Sabastian Castellio, a friend of Calvin’s who urged him to repent of his intolerance, made the shocking remark,
“If Christ himself came to Geneva, he would be crucified. For Geneva is not a place of Christian liberty. It is ruled by a new pope [John Calvin], but one who burns men alive while the pope at Rome strangles them first.” 
Castellio also made this remark:
“Can we imagine Christ ordering a man to be burned alive for advocating adult baptism?
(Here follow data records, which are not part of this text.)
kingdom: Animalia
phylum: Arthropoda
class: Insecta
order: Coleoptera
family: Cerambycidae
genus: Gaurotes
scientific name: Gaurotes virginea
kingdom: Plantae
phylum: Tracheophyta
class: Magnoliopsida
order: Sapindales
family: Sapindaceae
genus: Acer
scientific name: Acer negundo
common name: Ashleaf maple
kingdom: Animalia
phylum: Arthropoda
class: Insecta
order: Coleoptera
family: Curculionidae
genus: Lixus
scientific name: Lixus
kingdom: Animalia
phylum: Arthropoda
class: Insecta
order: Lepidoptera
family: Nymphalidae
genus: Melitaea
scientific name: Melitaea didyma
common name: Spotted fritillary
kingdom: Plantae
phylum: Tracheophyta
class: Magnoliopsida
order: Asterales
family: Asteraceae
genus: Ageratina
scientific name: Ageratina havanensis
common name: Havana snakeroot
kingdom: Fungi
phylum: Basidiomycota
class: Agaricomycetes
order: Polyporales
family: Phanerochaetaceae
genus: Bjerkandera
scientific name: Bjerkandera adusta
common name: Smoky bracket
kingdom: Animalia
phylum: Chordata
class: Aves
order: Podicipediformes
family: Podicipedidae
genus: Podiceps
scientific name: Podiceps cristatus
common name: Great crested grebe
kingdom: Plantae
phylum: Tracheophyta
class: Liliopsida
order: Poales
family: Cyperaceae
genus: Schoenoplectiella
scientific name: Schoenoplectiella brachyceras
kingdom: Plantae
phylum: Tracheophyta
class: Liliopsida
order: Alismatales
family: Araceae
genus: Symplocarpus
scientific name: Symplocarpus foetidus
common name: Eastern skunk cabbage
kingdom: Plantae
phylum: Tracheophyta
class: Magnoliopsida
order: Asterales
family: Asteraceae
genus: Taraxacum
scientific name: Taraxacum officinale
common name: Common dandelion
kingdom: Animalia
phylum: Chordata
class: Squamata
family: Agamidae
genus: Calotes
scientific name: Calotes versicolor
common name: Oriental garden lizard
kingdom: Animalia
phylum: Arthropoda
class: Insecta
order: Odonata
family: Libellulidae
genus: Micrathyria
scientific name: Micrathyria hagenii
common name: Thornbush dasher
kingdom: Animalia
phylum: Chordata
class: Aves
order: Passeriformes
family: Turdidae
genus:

The Mosaic laws calling for the death of a heretic were superceded by the law of Christ, which is one of mercy not of despotism and terror.” [12a]
6. Calvin believed that Jewish people were impious, dishonest, lacked common sense, were greedy, and should die without pity.
Calvin wrote, “I have had much conversation with many Jews: I have never seen either a drop of piety or a grain of truth or ingenuousness – nay, I have never found common sense in any Jew.” 
Calvin is also quoted as calling Jews “profane dogs” who “under the pretext of prophecy, stupidly devour all the riches of the earth with their unrestrained cupidity.” 
He also stated that “their rotten and unbending stiffneckedness deserves that they be oppressed unendingly and without measure or end and that they die in their misery without the pity of anyone.” 
7. Calvin believed that God did not create all humans on equal terms, but created some individuals for eternal damnation.
This idea is known as “double predestination.” According to this view, God predestines some to salvation and others to destruction. While this idea will not be shocking to some Christians, particularly Calvinists, the idea that God would knowing create some individuals so as to destroy them eternally in the end is shocking to many believers.
According to Calvin, “The predestination by which God adopts some to the hope of life, and adjudges others to eternal death, no man who would be thought pious ventures simply to deny . . . By predestination we mean the eternal decree of God, by which he determined with himself whatever he wished to happen with regard to every man. All are not created on equal terms, but some are preordained to eternal life, others to eternal damnation; and, accordingly, as each has been created for one or other of these ends, we say that he has been predestinated to life or to death.” 
Chapter 21 of Book III of John Calvin’s Institutes of the Christian Religion is called “Of the eternal election, by which God has predestinated some to salvation, and others to destruction.”